When you GIY – let’s say it’s some rocket in a tub or herbs on a windowsill – a light goes on. You start to understand the process of growing food. You understand seasonality. You understand that food can be grown without using chemical interventions (a fellow GIYer told me, “my parents used to eat organic food all the time – they just called it food”).

So when GIYers engage with the food chain, they buy more local, seasonal, fresh, organic produce. GIYers are more patriotic, wiser consumers, which is good news for Irish jobs, for their health and for the health of this little planet that we all share.

How do you eat an elephant? You get a critical mass of people to make a personal commitment to grow something they can eat.
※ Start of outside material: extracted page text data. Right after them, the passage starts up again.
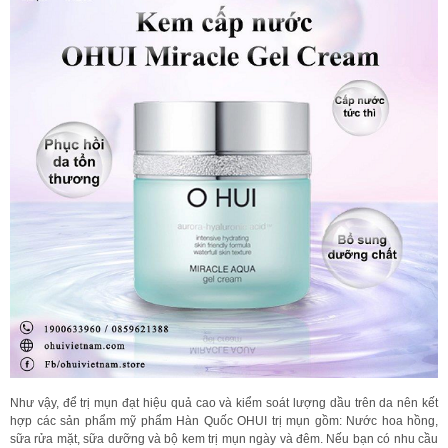
Như vậy, để trị mụn đạt hiệu quả cao và kiểm soát lượng dầu trên da nên kết
hợp các sản phẩm mỹ phẩm Hàn Quốc OHUI trị mụn gồm: Nước hoa hồng,
sữa rửa mặt, sữa dưỡng và bộ kem trị mụn ngày và đêm. Nếu bạn có nhu cầu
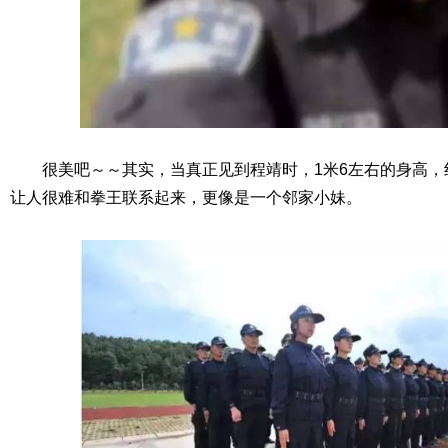
很美吧～～其实，当真正见到程靖时，1米6左右的身高
让人很难和拳王联系起来，更像是一个邻家小妹。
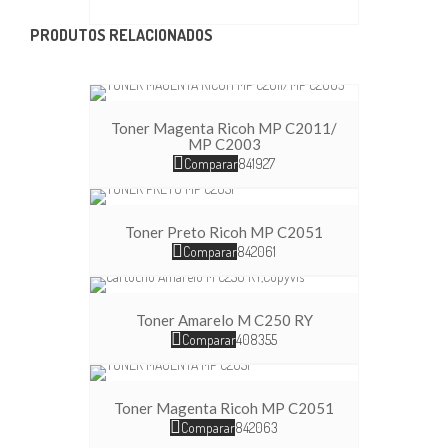
PRODUTOS RELACIONADOS
Toner Magenta Ricoh MP C2011/
MP C2003
Comparar
841927
Toner Preto Ricoh MP C2051
Comparar
842061
Toner Amarelo M C250 RY
Comparar
408355
Toner Magenta Ricoh MP C2051
Comparar
842063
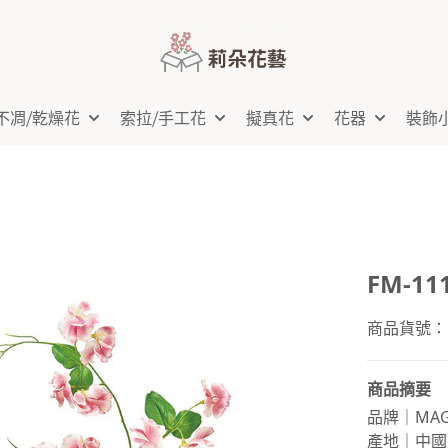
不凋⧸乾燥花
索拉⧸手工花
擬真花
花器
裝飾
FM-1
商品貨號：FM
商品摘要
品牌｜MAG
產地｜中國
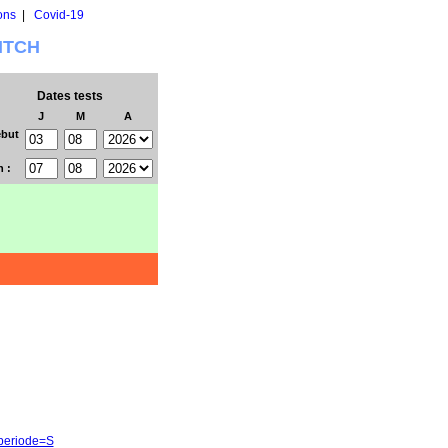
ons
|
Covid-19
WITCH
Dates tests
J
M
A
but
n :
&periode=S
At the Bloom garden show this year, we have a GIY zone where we will be doing lots of funky stuff: we have an edible map of Ireland, a seven-metre raised bed in the shape of the old sod, in which we are growing 32 different types of vegetables (one for each county). They are being grown by GIYers from all around Ireland.

We will have an expert stage, where experienced growers will take the mystery out of GIYing and there will be a guided forage through Phoenix Park.

Mainly, we will be showing people how to sow seeds. In the GIY Potting Shed, we will be getting people to stick a seed in a pot of compost that they can then take home. We want them to experience the thrill, a week or two afterwards, of seeing a green seedling poke its head out of the soil. Eventually, fingers and other extremities crossed, the plant will produce some food. The biggest thrill of all will be sitting down for the first time to a meal that is partly home grown. It might just be four peas in the corner of the plate, or it might be the whole meal. It doesn’t really matter. We just want them to feel that thrill, because that’s the start of the GIY journey.

And, finally, here’s the big idea – when they go home from Bloom we want them to show five other people how to do the same thing, so that they get to feel the GIY thrill too.

If we can show 10,000 people at Bloom how to sow a seed (we’ll be busy but, hey, we never get tired of getting people to GIY) and they show five people each, then we will reach 50,000 people. That’s 50,000 people who have disengaged from the food chain if even just a little bit.